Part of the reason Krita development has accelerated massively in the last couple of years is that its team decided on a clear mission statement at some point, one very different from GIMP: Krita is a painting app first. The main use cases are painting, illustration and texture-making. That it's also quite useful for cases GIMP traditionally aims at (photo editing, web graphics) are down to toolset overlap between the use cases and a robust, modern tech foundation (colorspace-independent implementation strategies, etc.), but Krita isn't actually trying to compete with GIMP and ventures into territory GIMP doesn't really serve.
Can you compare Krita and MyPaint[1]? (In terms of features, completeness, UI, etc.) From the video, it seems that Krita is a bit more advanced, with image transformations, texture tiling and probably other features. But both programs are digital painting applications, much more than GIMP, which is a generic graphics editor.
Krita and MyPaint share a common interest in implementing things like sophisticated brush engines and color mixing models, and MyPaint is strong there and has been an influence on Krita (perhaps also vice-versa, though I don't follow MyPaint as closely).

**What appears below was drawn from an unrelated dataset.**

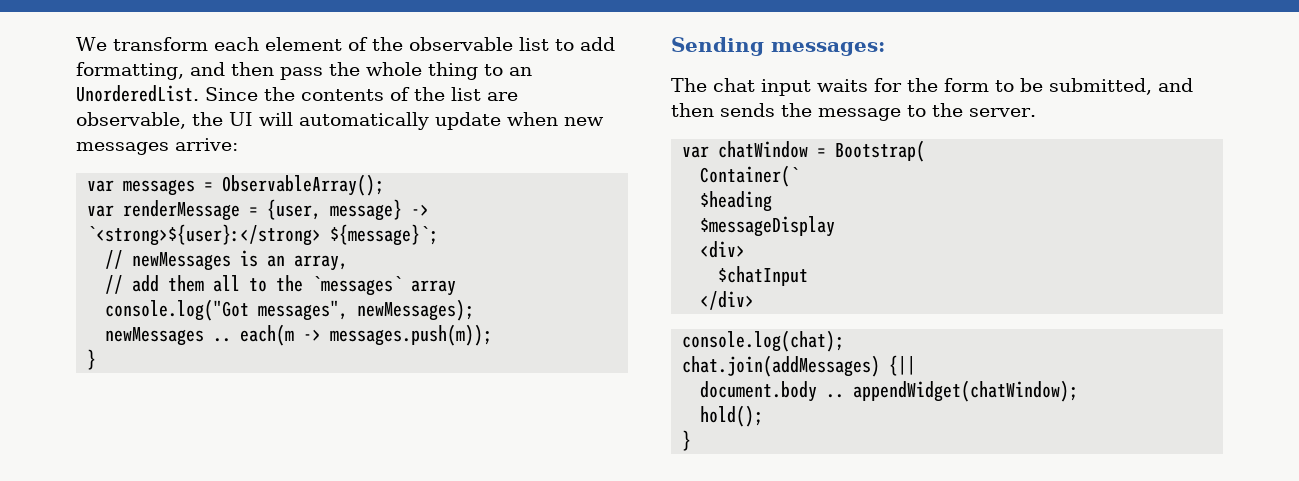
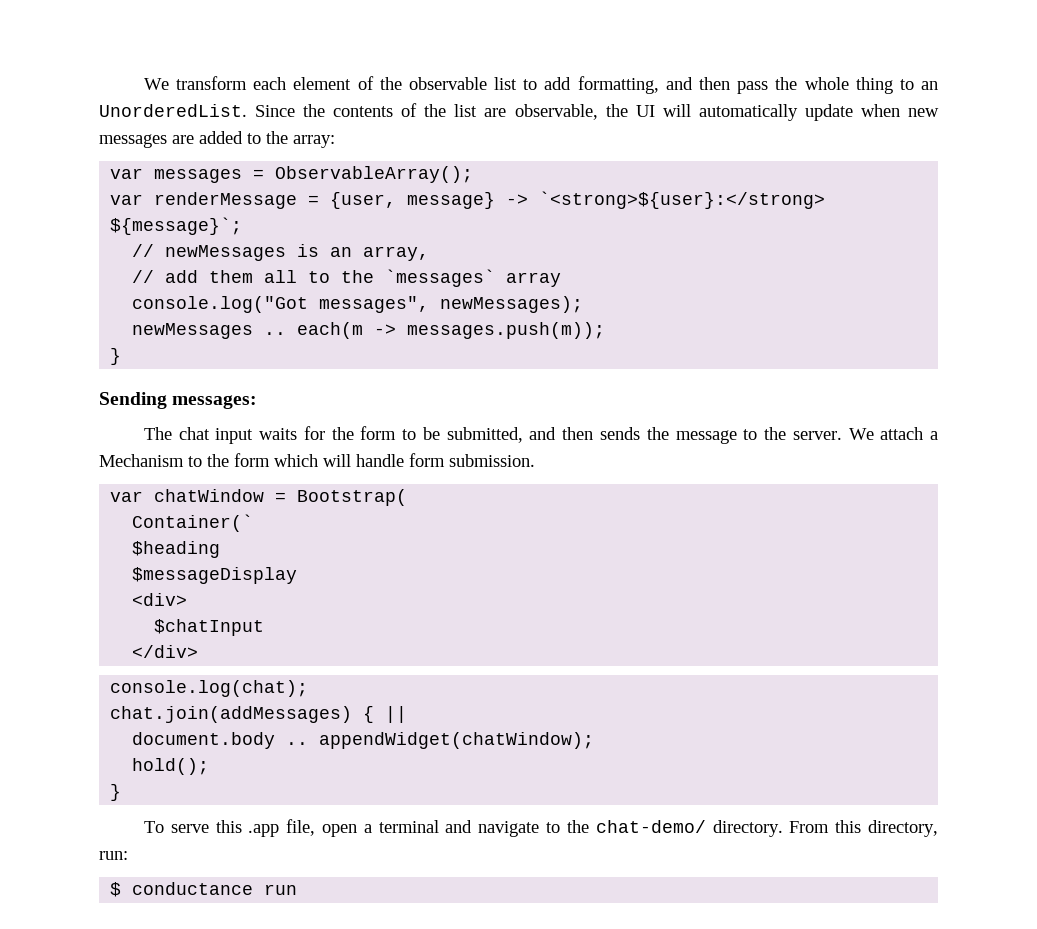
[175,138,238,151] arrive: -> [172,131,335,148] are added to the array:
(1036, 112) none -> [848,427,939,440] [99,453,535,467] We attach a Mechanism to the form which will handle form submission.
[889,355,917,376] {|| -> [363,706,408,723] { ||
(692, 440) none -> [143,819,939,837] [99,851,128,860] [110,882,298,897] // To serve this .app file, open a terminal and navigate to the chat-demo/ directory. From this directory, run: // $ conductance run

One difference might be that Krita existed as a project to write a raster graphics editor for years before deciding to double-down on painting, and did quite a bit of broad foundational work in that space, like aiming to operate colorspace-independently and implementing various general raster editing tools (e.g. a sophisticated layer and adjustment layer system). Krita retains those traits today, which I feel makes it broader in actual scope than MyPaint, which I think directly started out as a personal project to write a stylus-driven painting app and then grew out from there.
Krita bogged down when I tried using a 12,000x12,000 canvas. It also took several minutes just to show the canvas. MyPaint handles frames several times larger with no slowdown on the same hardware. Krita has a better interface overall, but I like to work big.
I think that is only part of the answer. The Krita team is also a lot more compact and has a clearer, more internally defined end goal (it will be interesting to see what happens if its userbase explodes).
Less of the glacial Debian-style politics than have encumbered GIMP never also helped Krita.
Standing on the shoulders of giants certainly makes it easier to see.